Maritime Cyber Threats research group


As a Tier1 National UK threat, a maritime cyber-attack can cost companies millions of pounds.

As the world heavily depends on maritime operations, we at the University of Plymouth have been researching maritime cyber-threats as few organisations have the capability, connections and facilities to do so. 

This group is uniquely placed to make significant contributions in maritime cyber-security and brings together leading-edge multidisciplinary research and practical expertise from across the University and beyond.

Research objectives

  • Compiling a body of knowledge for maritime cyber-threats.
  • Vulnerability and risk analysis for existing ship-based systems (IT&OT).
  • Threat assessment for ship operations and human decision making.
  • Supply chain vulnerability for maritime operations.
  • Cyber-security for autonomous vessels, ports, and offshore structures.
  • Process and training to protect mariners and ships against cyber-attacks.
  • Understanding psychological perceptions of, and responses to, threats.
  • Develop effective recovery strategies in the event of an attack.
  • Analyse ship-to-port cyber and cyber-physical interactions.

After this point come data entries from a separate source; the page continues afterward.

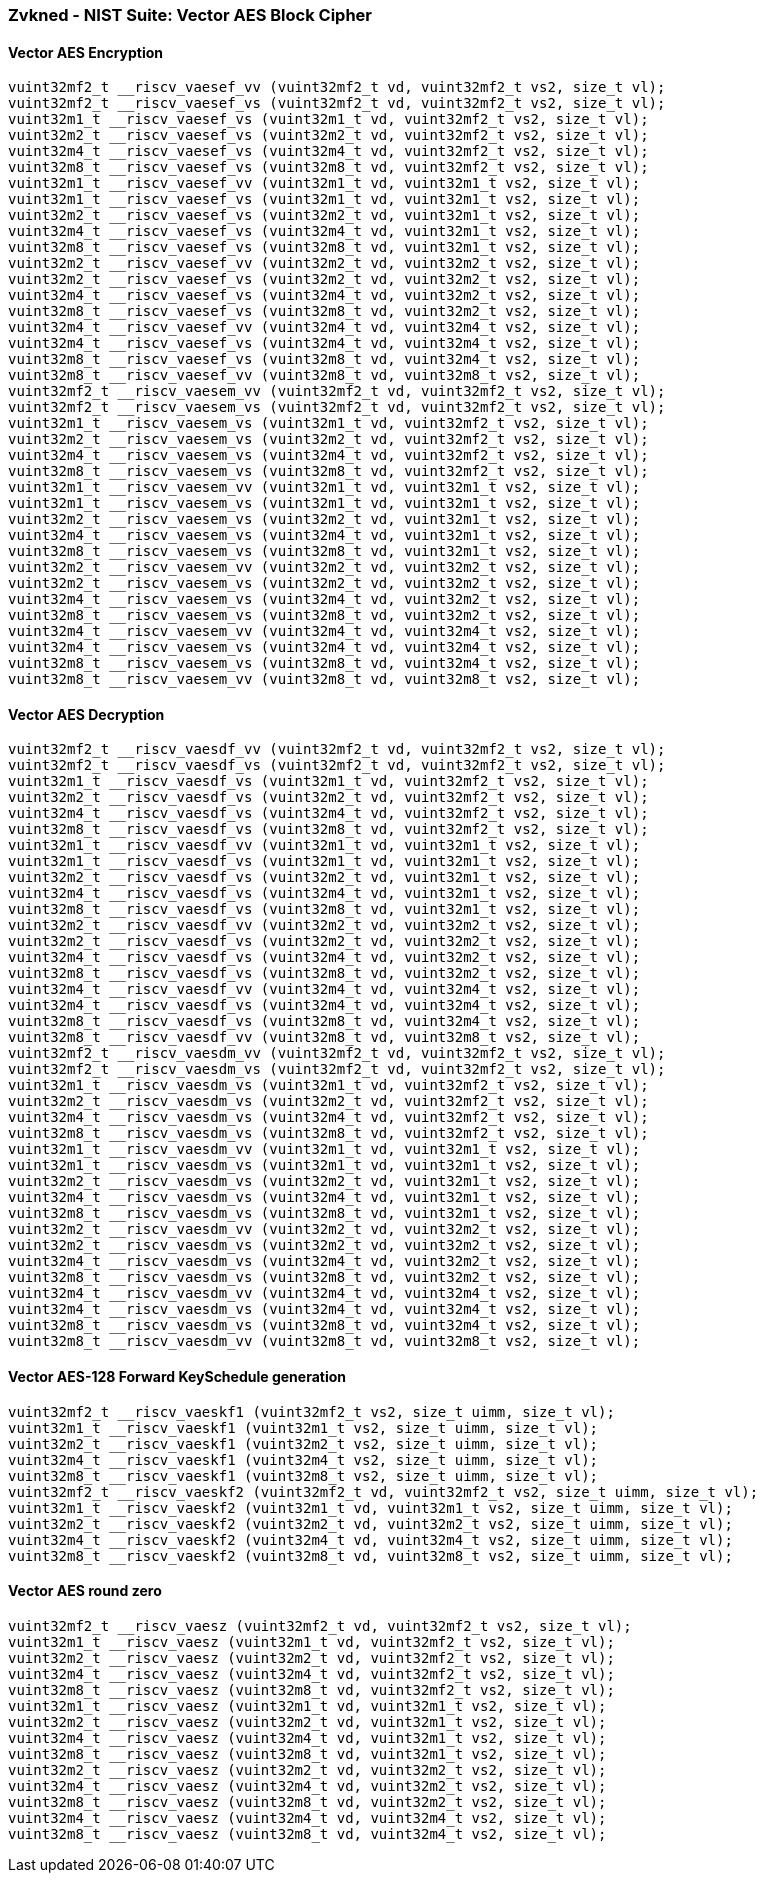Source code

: 
=== Zvkned - NIST Suite: Vector AES Block Cipher

[[overloaded-]]
==== Vector AES Encryption

[,c]
----
vuint32mf2_t __riscv_vaesef_vv (vuint32mf2_t vd, vuint32mf2_t vs2, size_t vl);
vuint32mf2_t __riscv_vaesef_vs (vuint32mf2_t vd, vuint32mf2_t vs2, size_t vl);
vuint32m1_t __riscv_vaesef_vs (vuint32m1_t vd, vuint32mf2_t vs2, size_t vl);
vuint32m2_t __riscv_vaesef_vs (vuint32m2_t vd, vuint32mf2_t vs2, size_t vl);
vuint32m4_t __riscv_vaesef_vs (vuint32m4_t vd, vuint32mf2_t vs2, size_t vl);
vuint32m8_t __riscv_vaesef_vs (vuint32m8_t vd, vuint32mf2_t vs2, size_t vl);
vuint32m1_t __riscv_vaesef_vv (vuint32m1_t vd, vuint32m1_t vs2, size_t vl);
vuint32m1_t __riscv_vaesef_vs (vuint32m1_t vd, vuint32m1_t vs2, size_t vl);
vuint32m2_t __riscv_vaesef_vs (vuint32m2_t vd, vuint32m1_t vs2, size_t vl);
vuint32m4_t __riscv_vaesef_vs (vuint32m4_t vd, vuint32m1_t vs2, size_t vl);
vuint32m8_t __riscv_vaesef_vs (vuint32m8_t vd, vuint32m1_t vs2, size_t vl);
vuint32m2_t __riscv_vaesef_vv (vuint32m2_t vd, vuint32m2_t vs2, size_t vl);
vuint32m2_t __riscv_vaesef_vs (vuint32m2_t vd, vuint32m2_t vs2, size_t vl);
vuint32m4_t __riscv_vaesef_vs (vuint32m4_t vd, vuint32m2_t vs2, size_t vl);
vuint32m8_t __riscv_vaesef_vs (vuint32m8_t vd, vuint32m2_t vs2, size_t vl);
vuint32m4_t __riscv_vaesef_vv (vuint32m4_t vd, vuint32m4_t vs2, size_t vl);
vuint32m4_t __riscv_vaesef_vs (vuint32m4_t vd, vuint32m4_t vs2, size_t vl);
vuint32m8_t __riscv_vaesef_vs (vuint32m8_t vd, vuint32m4_t vs2, size_t vl);
vuint32m8_t __riscv_vaesef_vv (vuint32m8_t vd, vuint32m8_t vs2, size_t vl);
vuint32mf2_t __riscv_vaesem_vv (vuint32mf2_t vd, vuint32mf2_t vs2, size_t vl);
vuint32mf2_t __riscv_vaesem_vs (vuint32mf2_t vd, vuint32mf2_t vs2, size_t vl);
vuint32m1_t __riscv_vaesem_vs (vuint32m1_t vd, vuint32mf2_t vs2, size_t vl);
vuint32m2_t __riscv_vaesem_vs (vuint32m2_t vd, vuint32mf2_t vs2, size_t vl);
vuint32m4_t __riscv_vaesem_vs (vuint32m4_t vd, vuint32mf2_t vs2, size_t vl);
vuint32m8_t __riscv_vaesem_vs (vuint32m8_t vd, vuint32mf2_t vs2, size_t vl);
vuint32m1_t __riscv_vaesem_vv (vuint32m1_t vd, vuint32m1_t vs2, size_t vl);
vuint32m1_t __riscv_vaesem_vs (vuint32m1_t vd, vuint32m1_t vs2, size_t vl);
vuint32m2_t __riscv_vaesem_vs (vuint32m2_t vd, vuint32m1_t vs2, size_t vl);
vuint32m4_t __riscv_vaesem_vs (vuint32m4_t vd, vuint32m1_t vs2, size_t vl);
vuint32m8_t __riscv_vaesem_vs (vuint32m8_t vd, vuint32m1_t vs2, size_t vl);
vuint32m2_t __riscv_vaesem_vv (vuint32m2_t vd, vuint32m2_t vs2, size_t vl);
vuint32m2_t __riscv_vaesem_vs (vuint32m2_t vd, vuint32m2_t vs2, size_t vl);
vuint32m4_t __riscv_vaesem_vs (vuint32m4_t vd, vuint32m2_t vs2, size_t vl);
vuint32m8_t __riscv_vaesem_vs (vuint32m8_t vd, vuint32m2_t vs2, size_t vl);
vuint32m4_t __riscv_vaesem_vv (vuint32m4_t vd, vuint32m4_t vs2, size_t vl);
vuint32m4_t __riscv_vaesem_vs (vuint32m4_t vd, vuint32m4_t vs2, size_t vl);
vuint32m8_t __riscv_vaesem_vs (vuint32m8_t vd, vuint32m4_t vs2, size_t vl);
vuint32m8_t __riscv_vaesem_vv (vuint32m8_t vd, vuint32m8_t vs2, size_t vl);
----

[[overloaded-]]
==== Vector AES Decryption

[,c]
----
vuint32mf2_t __riscv_vaesdf_vv (vuint32mf2_t vd, vuint32mf2_t vs2, size_t vl);
vuint32mf2_t __riscv_vaesdf_vs (vuint32mf2_t vd, vuint32mf2_t vs2, size_t vl);
vuint32m1_t __riscv_vaesdf_vs (vuint32m1_t vd, vuint32mf2_t vs2, size_t vl);
vuint32m2_t __riscv_vaesdf_vs (vuint32m2_t vd, vuint32mf2_t vs2, size_t vl);
vuint32m4_t __riscv_vaesdf_vs (vuint32m4_t vd, vuint32mf2_t vs2, size_t vl);
vuint32m8_t __riscv_vaesdf_vs (vuint32m8_t vd, vuint32mf2_t vs2, size_t vl);
vuint32m1_t __riscv_vaesdf_vv (vuint32m1_t vd, vuint32m1_t vs2, size_t vl);
vuint32m1_t __riscv_vaesdf_vs (vuint32m1_t vd, vuint32m1_t vs2, size_t vl);
vuint32m2_t __riscv_vaesdf_vs (vuint32m2_t vd, vuint32m1_t vs2, size_t vl);
vuint32m4_t __riscv_vaesdf_vs (vuint32m4_t vd, vuint32m1_t vs2, size_t vl);
vuint32m8_t __riscv_vaesdf_vs (vuint32m8_t vd, vuint32m1_t vs2, size_t vl);
vuint32m2_t __riscv_vaesdf_vv (vuint32m2_t vd, vuint32m2_t vs2, size_t vl);
vuint32m2_t __riscv_vaesdf_vs (vuint32m2_t vd, vuint32m2_t vs2, size_t vl);
vuint32m4_t __riscv_vaesdf_vs (vuint32m4_t vd, vuint32m2_t vs2, size_t vl);
vuint32m8_t __riscv_vaesdf_vs (vuint32m8_t vd, vuint32m2_t vs2, size_t vl);
vuint32m4_t __riscv_vaesdf_vv (vuint32m4_t vd, vuint32m4_t vs2, size_t vl);
vuint32m4_t __riscv_vaesdf_vs (vuint32m4_t vd, vuint32m4_t vs2, size_t vl);
vuint32m8_t __riscv_vaesdf_vs (vuint32m8_t vd, vuint32m4_t vs2, size_t vl);
vuint32m8_t __riscv_vaesdf_vv (vuint32m8_t vd, vuint32m8_t vs2, size_t vl);
vuint32mf2_t __riscv_vaesdm_vv (vuint32mf2_t vd, vuint32mf2_t vs2, size_t vl);
vuint32mf2_t __riscv_vaesdm_vs (vuint32mf2_t vd, vuint32mf2_t vs2, size_t vl);
vuint32m1_t __riscv_vaesdm_vs (vuint32m1_t vd, vuint32mf2_t vs2, size_t vl);
vuint32m2_t __riscv_vaesdm_vs (vuint32m2_t vd, vuint32mf2_t vs2, size_t vl);
vuint32m4_t __riscv_vaesdm_vs (vuint32m4_t vd, vuint32mf2_t vs2, size_t vl);
vuint32m8_t __riscv_vaesdm_vs (vuint32m8_t vd, vuint32mf2_t vs2, size_t vl);
vuint32m1_t __riscv_vaesdm_vv (vuint32m1_t vd, vuint32m1_t vs2, size_t vl);
vuint32m1_t __riscv_vaesdm_vs (vuint32m1_t vd, vuint32m1_t vs2, size_t vl);
vuint32m2_t __riscv_vaesdm_vs (vuint32m2_t vd, vuint32m1_t vs2, size_t vl);
vuint32m4_t __riscv_vaesdm_vs (vuint32m4_t vd, vuint32m1_t vs2, size_t vl);
vuint32m8_t __riscv_vaesdm_vs (vuint32m8_t vd, vuint32m1_t vs2, size_t vl);
vuint32m2_t __riscv_vaesdm_vv (vuint32m2_t vd, vuint32m2_t vs2, size_t vl);
vuint32m2_t __riscv_vaesdm_vs (vuint32m2_t vd, vuint32m2_t vs2, size_t vl);
vuint32m4_t __riscv_vaesdm_vs (vuint32m4_t vd, vuint32m2_t vs2, size_t vl);
vuint32m8_t __riscv_vaesdm_vs (vuint32m8_t vd, vuint32m2_t vs2, size_t vl);
vuint32m4_t __riscv_vaesdm_vv (vuint32m4_t vd, vuint32m4_t vs2, size_t vl);
vuint32m4_t __riscv_vaesdm_vs (vuint32m4_t vd, vuint32m4_t vs2, size_t vl);
vuint32m8_t __riscv_vaesdm_vs (vuint32m8_t vd, vuint32m4_t vs2, size_t vl);
vuint32m8_t __riscv_vaesdm_vv (vuint32m8_t vd, vuint32m8_t vs2, size_t vl);
----

[[overloaded-]]
==== Vector AES-128 Forward KeySchedule generation

[,c]
----
vuint32mf2_t __riscv_vaeskf1 (vuint32mf2_t vs2, size_t uimm, size_t vl);
vuint32m1_t __riscv_vaeskf1 (vuint32m1_t vs2, size_t uimm, size_t vl);
vuint32m2_t __riscv_vaeskf1 (vuint32m2_t vs2, size_t uimm, size_t vl);
vuint32m4_t __riscv_vaeskf1 (vuint32m4_t vs2, size_t uimm, size_t vl);
vuint32m8_t __riscv_vaeskf1 (vuint32m8_t vs2, size_t uimm, size_t vl);
vuint32mf2_t __riscv_vaeskf2 (vuint32mf2_t vd, vuint32mf2_t vs2, size_t uimm, size_t vl);
vuint32m1_t __riscv_vaeskf2 (vuint32m1_t vd, vuint32m1_t vs2, size_t uimm, size_t vl);
vuint32m2_t __riscv_vaeskf2 (vuint32m2_t vd, vuint32m2_t vs2, size_t uimm, size_t vl);
vuint32m4_t __riscv_vaeskf2 (vuint32m4_t vd, vuint32m4_t vs2, size_t uimm, size_t vl);
vuint32m8_t __riscv_vaeskf2 (vuint32m8_t vd, vuint32m8_t vs2, size_t uimm, size_t vl);
----

[[overloaded-]]
==== Vector AES round zero

[,c]
----
vuint32mf2_t __riscv_vaesz (vuint32mf2_t vd, vuint32mf2_t vs2, size_t vl);
vuint32m1_t __riscv_vaesz (vuint32m1_t vd, vuint32mf2_t vs2, size_t vl);
vuint32m2_t __riscv_vaesz (vuint32m2_t vd, vuint32mf2_t vs2, size_t vl);
vuint32m4_t __riscv_vaesz (vuint32m4_t vd, vuint32mf2_t vs2, size_t vl);
vuint32m8_t __riscv_vaesz (vuint32m8_t vd, vuint32mf2_t vs2, size_t vl);
vuint32m1_t __riscv_vaesz (vuint32m1_t vd, vuint32m1_t vs2, size_t vl);
vuint32m2_t __riscv_vaesz (vuint32m2_t vd, vuint32m1_t vs2, size_t vl);
vuint32m4_t __riscv_vaesz (vuint32m4_t vd, vuint32m1_t vs2, size_t vl);
vuint32m8_t __riscv_vaesz (vuint32m8_t vd, vuint32m1_t vs2, size_t vl);
vuint32m2_t __riscv_vaesz (vuint32m2_t vd, vuint32m2_t vs2, size_t vl);
vuint32m4_t __riscv_vaesz (vuint32m4_t vd, vuint32m2_t vs2, size_t vl);
vuint32m8_t __riscv_vaesz (vuint32m8_t vd, vuint32m2_t vs2, size_t vl);
vuint32m4_t __riscv_vaesz (vuint32m4_t vd, vuint32m4_t vs2, size_t vl);
vuint32m8_t __riscv_vaesz (vuint32m8_t vd, vuint32m4_t vs2, size_t vl);
----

Recent publications, talks, and news*

Jones, K, Norshipping: Saftey at sea cyber security rountable, 5 June 2019 Oslo 

Tam K, Jones K. 'Factors Affecting Cyber Risk in Maritime' and 'Forensic Readiness within the Maritime Sector', IEEE  C-MRIC Cyber SA, Oxford, June 2019 

Tom Crichton, Maritime Cyber Presentation at the International DryBulk Terminals Group , Barcelona April 2019

Tam K, Jones K. MaCRA: A Model-Based Framework for Maritime Cyber-Risk Assessment, WMU Journal of Maritime Affairs, Jan 2019 [AM]

BBC: 'Ship hack 'risks chaos in English Channel' by Leo Kelion 7 June 2018

*See all publications, talks and news

Interview and scenarios

Professor Kevin Jones comments on the issue of Maritime Cyber Security, the very real threats this poses to maritime economies, and the vectors, methods, and motives of the attacks. This ties into the following scenarios:

False AIS: Not all cyber-attacks are "flashy". In this scenario, an attempt to steal data accidentally corrupted AIS data causing a phantom ship to appear. Even if a system goes back to behaving normally, the system may continue to be compromised until fixed.

Ransomware: Hackers can use this to hold hostages for ransom. This can have unique outcomes in the maritime environment, such as locking crew or passengers in their rooms or locking controls.